(GIVEN RECORDS)

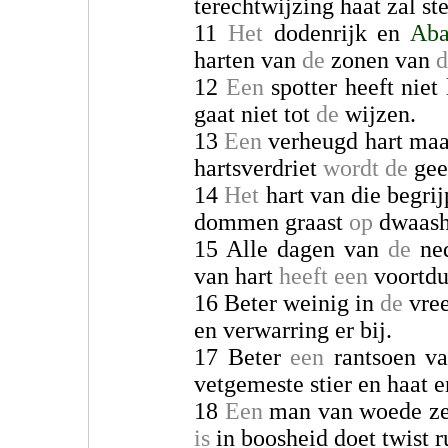
terechtwijzing haat zal st
11
Het
dodenrijk en
Aba
harten van
de
zonen van
d
12
Een
spotter heeft niet 
gaat niet tot
de
wijzen.
13
Een
verheugd hart ma
hartsverdriet
wordt
de
gee
14
Het
hart van die begri
dommen graast
op
dwaash
15 Alle dagen van
de
ne
van hart
heeft een
voortdu
16 Beter weinig in
de
vree
en verwarring er bij.
17 Beter
een
rantsoen va
vetgemeste stier en haat er
18
Een
man van woede ze
is
in boosheid doet twist r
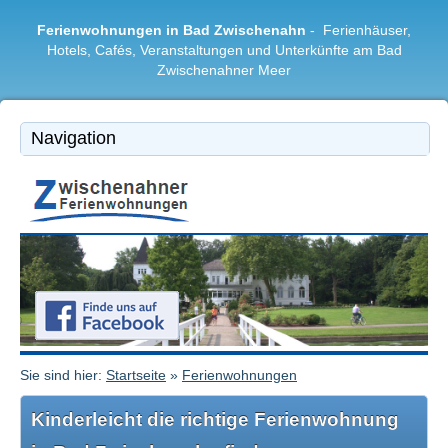
Ferienwohnungen in Bad Zwischenahn
- Ferienhäuser,
Hotels, Cafés, Veranstaltungen und Unterkünfte am Bad
Zwischenahner Meer
Bad Zwischenahn
|
Ferienwohnungen
|
Freizeitangebote
|
Restaurants & Cafés
|
Region
Sie sind hier:
Startseite
»
Ferienwohnungen
Kinderleicht die richtige Ferienwohnung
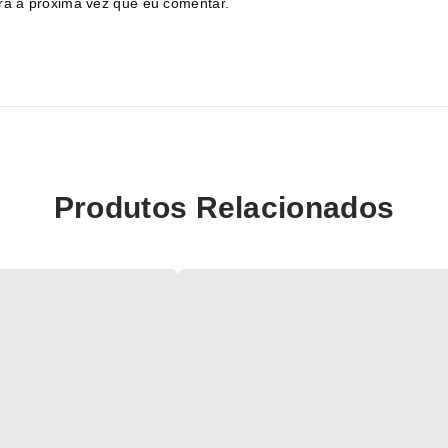
ra a próxima vez que eu comentar.
Produtos Relacionados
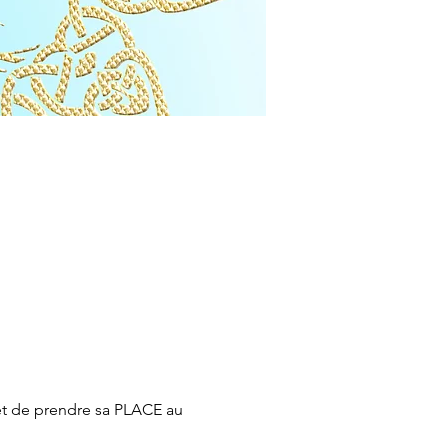
 et de prendre sa PLACE au 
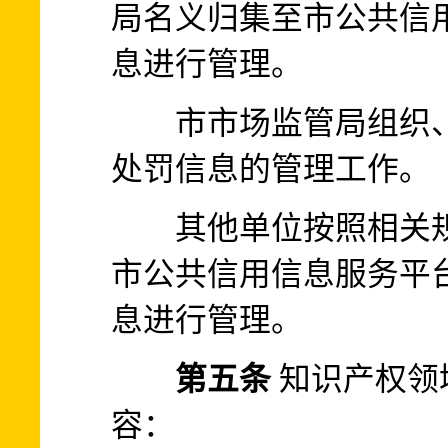
局名义归集至市公共信
息进行管理。
市市场监管局组织、
处罚信息的管理工作。
其他单位按照相关规
市公共信用信息服务平
息进行管理。
第五条
知识产权领
容：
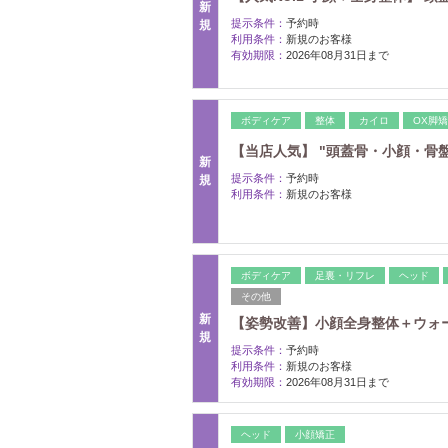
新
提示条件：
予約時
規
利用条件：
新規のお客様
有効期限：
2026年08月31日まで
ボディケア
整体
カイロ
OX脚
【当店人気】 "頭蓋骨・小顔・骨盤" 
新
提示条件：
予約時
規
利用条件：
新規のお客様
ボディケア
足裏・リフレ
ヘッド
その他
新
【姿勢改善】小顔全身整体＋ウォーキン
規
提示条件：
予約時
利用条件：
新規のお客様
有効期限：
2026年08月31日まで
ヘッド
小顔矯正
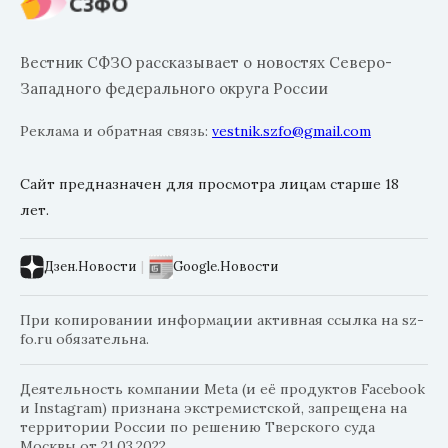
Вестник СФЗО рассказывает о новостях Северо-
Западного федерального округа России
Реклама и обратная связь:
vestnik.szfo@gmail.com
Сайт предназначен для просмотра лицам старше 18
лет.
Дзен.Новости
|
Google.Новости
При копировании информации активная ссылка на sz-
fo.ru обязательна.
Деятельность компании Meta (и её продуктов Facebook
и Instagram) признана экстремистской, запрещена на
территории России по решению Тверского суда
Москвы от 21.03.2022.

(End GIVEN RECORDS)

**WHAT THIS TASK INVOLVES:**
Could you repeat each line above exactly as written? Omit the pictures.

**EXERCISE RESPONSE:**
terechtwijzing haat zal st
11
Het
dodenrijk en
Aba
harten van
de
zonen van
d
12
Een
spotter heeft niet 
gaat niet tot
de
wijzen.
13
Een
verheugd hart ma
hartsverdriet
wordt
de
gee
14
Het
hart van die begri
dommen graast
op
dwaash
15 Alle dagen van
de
ne
van hart
heeft een
voortdu
16 Beter weinig in
de
vree
en verwarring er bij.
17 Beter
een
rantsoen va
vetgemeste stier en haat er
18
Een
man van woede ze
is
in boosheid doet twist r
Ferienwohnungen in Bad Zwischenahn
- Ferienhäuser,
Hotels, Cafés, Veranstaltungen und Unterkünfte am Bad
Zwischenahner Meer
Bad Zwischenahn
|
Ferienwohnungen
|
Freizeitangebote
|
Restaurants & Cafés
|
Region
Sie sind hier:
Startseite
»
Ferienwohnungen
Kinderleicht die richtige Ferienwohnung
ra a próxima vez que eu comentar.
Produtos Relacionados
 et de prendre sa PLACE au 
局名义归集至市公共信
息进行管理。
市市场监管局组织、
处罚信息的管理工作。
其他单位按照相关规
市公共信用信息服务平
息进行管理。
第五条
知识产权领
容：
新
提示条件：
予約時
規
利用条件：
新規のお客様
有効期限：
2026年08月31日まで
ボディケア
整体
カイロ
OX脚
【当店人気】 "頭蓋骨・小顔・骨盤" 
新
提示条件：
予約時
規
利用条件：
新規のお客様
ボディケア
足裏・リフレ
ヘッド
その他
新
【姿勢改善】小顔全身整体＋ウォーキン
規
提示条件：
予約時
利用条件：
新規のお客様
有効期限：
2026年08月31日まで
ヘッド
小顔矯正
Вестник СФЗО рассказывает о новостях Северо-
Западного федерального округа России
Реклама и обратная связь:
vestnik.szfo@gmail.com
Сайт предназначен для просмотра лицам старше 18
лет.
Дзен.Новости
|
Google.Новости
При копировании информации активная ссылка на sz-
fo.ru обязательна.
Деятельность компании Meta (и её продуктов Facebook
и Instagram) признана экстремистской, запрещена на
территории России по решению Тверского суда
Москвы от 21.03.2022.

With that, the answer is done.